デデ: まあ、確かに地味〜〜〜〜な感じですよね。でも、救いだったのはリーダーがモリーニだったこと。ガッティがリーダーになると眠り砂を撒いたような音楽になっちゃうからねぇ。モリーニの独特の間合い、リズム感が全員に浸透していて、華はないけど楽しく聞かせる音楽になっていたと思う。

ブチッケ: ヴァイオリンが2本入ったことで、民族音楽ないしは古典ポップスっていう路線からかなりクラシックに戻ってきたように思えたけど。曲目もカッチーニ、フレスコバルディ、モンテヴェルディと古楽の王道を行く選曲でした。

CoCo: でもたとえば、モンテヴェルディのラウダーテ・ドミヌムのイントロやオブリガートに、ゼフィロ・トルナのメロディをヴァイオリン2本で弾かせてみたり、楽しい企画が盛りだくさん。

ガンバ: ああいった所の聞かせ方にも、モリーニの才能が感じられたよね。今日の主役はモリーニと撥弦楽器のお三方。ピック弾きのリュートは軽やかで、小粋な合いの手を聞かせてくれたし、ギターとテオルボもなかなかの役者ぶり。それから忘れちゃならないのがモリーニの即興演奏二曲。

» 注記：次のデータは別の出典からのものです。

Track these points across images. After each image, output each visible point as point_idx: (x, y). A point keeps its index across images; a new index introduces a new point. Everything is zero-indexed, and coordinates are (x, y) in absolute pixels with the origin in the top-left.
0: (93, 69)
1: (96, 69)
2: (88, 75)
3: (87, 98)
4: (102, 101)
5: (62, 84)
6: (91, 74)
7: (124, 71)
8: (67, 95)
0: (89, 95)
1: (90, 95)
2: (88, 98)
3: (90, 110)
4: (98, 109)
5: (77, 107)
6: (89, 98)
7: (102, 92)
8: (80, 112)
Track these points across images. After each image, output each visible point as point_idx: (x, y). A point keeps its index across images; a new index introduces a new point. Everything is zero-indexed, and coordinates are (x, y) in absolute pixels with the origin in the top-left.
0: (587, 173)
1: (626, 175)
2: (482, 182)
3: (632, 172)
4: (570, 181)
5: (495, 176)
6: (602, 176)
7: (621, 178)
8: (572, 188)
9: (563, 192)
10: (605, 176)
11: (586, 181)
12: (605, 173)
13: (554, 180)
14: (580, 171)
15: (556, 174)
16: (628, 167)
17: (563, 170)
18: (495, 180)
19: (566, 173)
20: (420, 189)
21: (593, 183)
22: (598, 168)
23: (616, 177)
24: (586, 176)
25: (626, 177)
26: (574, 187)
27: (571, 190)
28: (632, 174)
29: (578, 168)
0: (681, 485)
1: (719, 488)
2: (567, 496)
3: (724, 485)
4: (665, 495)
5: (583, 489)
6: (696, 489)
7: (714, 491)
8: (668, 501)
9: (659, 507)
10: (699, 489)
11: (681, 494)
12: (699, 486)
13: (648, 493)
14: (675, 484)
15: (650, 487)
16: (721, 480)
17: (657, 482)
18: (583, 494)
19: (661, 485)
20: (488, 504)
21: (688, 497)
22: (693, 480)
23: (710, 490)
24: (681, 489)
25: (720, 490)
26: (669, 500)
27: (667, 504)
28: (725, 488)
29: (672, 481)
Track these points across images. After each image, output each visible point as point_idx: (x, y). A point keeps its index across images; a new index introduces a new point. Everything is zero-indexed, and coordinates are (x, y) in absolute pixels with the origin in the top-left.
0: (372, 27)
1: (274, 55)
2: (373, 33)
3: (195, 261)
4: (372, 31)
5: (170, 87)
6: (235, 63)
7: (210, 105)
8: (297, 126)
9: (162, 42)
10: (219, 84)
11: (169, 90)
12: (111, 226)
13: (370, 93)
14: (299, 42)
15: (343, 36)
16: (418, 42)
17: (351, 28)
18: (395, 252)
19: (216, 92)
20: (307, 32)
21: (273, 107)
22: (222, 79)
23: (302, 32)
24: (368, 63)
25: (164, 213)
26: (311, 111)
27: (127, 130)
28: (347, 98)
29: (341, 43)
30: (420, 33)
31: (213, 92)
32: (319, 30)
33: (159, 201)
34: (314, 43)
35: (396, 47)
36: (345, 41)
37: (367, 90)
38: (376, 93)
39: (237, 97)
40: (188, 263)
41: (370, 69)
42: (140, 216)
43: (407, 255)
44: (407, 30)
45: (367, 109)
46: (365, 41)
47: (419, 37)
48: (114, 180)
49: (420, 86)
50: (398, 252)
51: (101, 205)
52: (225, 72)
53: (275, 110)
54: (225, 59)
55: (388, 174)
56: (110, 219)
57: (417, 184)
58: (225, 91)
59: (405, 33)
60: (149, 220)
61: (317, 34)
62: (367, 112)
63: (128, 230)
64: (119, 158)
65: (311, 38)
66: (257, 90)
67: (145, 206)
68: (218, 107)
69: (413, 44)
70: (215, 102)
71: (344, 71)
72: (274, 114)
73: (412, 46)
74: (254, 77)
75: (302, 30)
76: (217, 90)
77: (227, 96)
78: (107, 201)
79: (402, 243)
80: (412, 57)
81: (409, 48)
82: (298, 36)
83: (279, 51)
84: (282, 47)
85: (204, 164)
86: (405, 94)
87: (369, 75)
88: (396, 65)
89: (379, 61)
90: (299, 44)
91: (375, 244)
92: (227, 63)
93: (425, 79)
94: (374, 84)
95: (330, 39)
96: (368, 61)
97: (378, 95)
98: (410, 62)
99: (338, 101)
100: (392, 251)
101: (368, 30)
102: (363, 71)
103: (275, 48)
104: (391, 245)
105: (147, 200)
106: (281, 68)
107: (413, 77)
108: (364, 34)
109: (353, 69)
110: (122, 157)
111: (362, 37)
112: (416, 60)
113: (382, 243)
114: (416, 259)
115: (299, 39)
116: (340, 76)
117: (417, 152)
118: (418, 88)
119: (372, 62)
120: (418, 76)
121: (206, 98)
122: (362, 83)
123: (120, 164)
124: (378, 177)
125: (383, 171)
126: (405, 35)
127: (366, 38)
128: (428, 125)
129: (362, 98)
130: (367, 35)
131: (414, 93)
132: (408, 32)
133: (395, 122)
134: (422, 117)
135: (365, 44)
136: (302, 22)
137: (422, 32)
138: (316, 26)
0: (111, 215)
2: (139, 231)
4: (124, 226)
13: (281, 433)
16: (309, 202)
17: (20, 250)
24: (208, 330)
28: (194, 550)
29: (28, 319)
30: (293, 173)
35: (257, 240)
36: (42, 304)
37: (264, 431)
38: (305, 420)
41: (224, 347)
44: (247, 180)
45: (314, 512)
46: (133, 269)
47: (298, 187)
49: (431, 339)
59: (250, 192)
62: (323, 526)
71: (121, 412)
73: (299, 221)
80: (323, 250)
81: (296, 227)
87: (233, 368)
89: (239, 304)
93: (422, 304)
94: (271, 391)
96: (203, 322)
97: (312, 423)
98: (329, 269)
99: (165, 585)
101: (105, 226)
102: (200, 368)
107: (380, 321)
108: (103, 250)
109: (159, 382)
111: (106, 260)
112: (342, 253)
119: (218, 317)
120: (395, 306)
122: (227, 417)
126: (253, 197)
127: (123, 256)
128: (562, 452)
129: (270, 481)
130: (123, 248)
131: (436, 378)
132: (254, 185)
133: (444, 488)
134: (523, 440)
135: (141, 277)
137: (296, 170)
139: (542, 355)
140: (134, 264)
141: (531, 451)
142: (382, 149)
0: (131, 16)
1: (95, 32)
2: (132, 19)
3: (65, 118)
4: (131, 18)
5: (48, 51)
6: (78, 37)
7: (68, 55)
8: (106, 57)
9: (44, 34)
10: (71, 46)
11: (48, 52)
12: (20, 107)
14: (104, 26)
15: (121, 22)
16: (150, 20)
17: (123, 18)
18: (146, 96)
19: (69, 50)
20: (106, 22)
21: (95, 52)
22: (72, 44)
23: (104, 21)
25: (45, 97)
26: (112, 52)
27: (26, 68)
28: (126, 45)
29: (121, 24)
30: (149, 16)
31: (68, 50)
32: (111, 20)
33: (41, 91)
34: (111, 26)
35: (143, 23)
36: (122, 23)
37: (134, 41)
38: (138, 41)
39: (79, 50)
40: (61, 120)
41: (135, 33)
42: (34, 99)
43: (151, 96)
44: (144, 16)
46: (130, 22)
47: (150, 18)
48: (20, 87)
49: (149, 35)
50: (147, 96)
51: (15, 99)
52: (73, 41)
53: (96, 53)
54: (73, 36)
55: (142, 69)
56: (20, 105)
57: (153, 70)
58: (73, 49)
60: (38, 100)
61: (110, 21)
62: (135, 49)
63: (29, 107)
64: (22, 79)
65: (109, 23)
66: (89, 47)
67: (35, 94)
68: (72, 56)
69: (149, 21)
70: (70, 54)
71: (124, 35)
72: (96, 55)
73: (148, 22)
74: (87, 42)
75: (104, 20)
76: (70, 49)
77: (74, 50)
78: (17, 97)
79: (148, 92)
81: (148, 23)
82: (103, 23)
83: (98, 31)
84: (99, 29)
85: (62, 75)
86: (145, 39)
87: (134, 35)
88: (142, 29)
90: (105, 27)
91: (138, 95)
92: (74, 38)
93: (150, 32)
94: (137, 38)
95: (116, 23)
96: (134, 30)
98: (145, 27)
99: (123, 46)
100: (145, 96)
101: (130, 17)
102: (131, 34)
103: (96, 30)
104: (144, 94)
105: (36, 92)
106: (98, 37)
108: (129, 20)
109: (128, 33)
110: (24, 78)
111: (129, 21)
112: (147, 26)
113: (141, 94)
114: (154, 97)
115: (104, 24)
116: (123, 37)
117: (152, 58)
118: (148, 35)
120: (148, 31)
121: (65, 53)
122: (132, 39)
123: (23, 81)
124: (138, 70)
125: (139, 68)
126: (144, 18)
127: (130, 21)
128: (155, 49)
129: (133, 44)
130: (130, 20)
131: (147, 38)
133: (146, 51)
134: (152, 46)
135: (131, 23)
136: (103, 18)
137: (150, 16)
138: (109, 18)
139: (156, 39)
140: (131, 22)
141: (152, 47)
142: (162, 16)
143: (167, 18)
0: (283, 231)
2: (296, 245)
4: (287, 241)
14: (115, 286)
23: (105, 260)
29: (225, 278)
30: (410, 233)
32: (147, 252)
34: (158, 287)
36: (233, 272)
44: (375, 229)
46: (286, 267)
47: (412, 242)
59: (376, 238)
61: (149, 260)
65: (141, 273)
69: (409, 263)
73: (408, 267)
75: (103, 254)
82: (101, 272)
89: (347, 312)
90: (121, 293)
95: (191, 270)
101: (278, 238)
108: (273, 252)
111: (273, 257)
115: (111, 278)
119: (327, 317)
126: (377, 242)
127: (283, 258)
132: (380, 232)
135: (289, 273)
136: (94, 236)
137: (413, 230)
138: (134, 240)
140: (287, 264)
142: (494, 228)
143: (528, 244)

デデ: うん、あれはすごかった。近頃ナンチャッテ・イタリアンとか、トンデモ・イタリアンが幅を利かせていますが、今日の楽器はヴォイシングと調子持ちに多少難ありとはいえ、イタリアのテイストをしっかりと持った楽器で、なかなかよろしかったですニャー。一つはパッサカリアによる即興。重厚な変奏曲のようでもあり、トッカータ風になったり、フーガも飛び出してきて、即興の手練手管の限りを尽くした名演。もう一つもグラウンドをベースにしたカナーリオ。この即興は拍子とテンポの変化が絶妙でした。聞き手の心をつかんで離さない集中力、パラフレーズの遊び心、どこをとってもすばらしい即興でした。

CoCo: 即興の最後に撥弦楽器がおずおずと入ってきて、きれいなトリオを聴かせていました。

ガンバ: あそこの作りはお見事。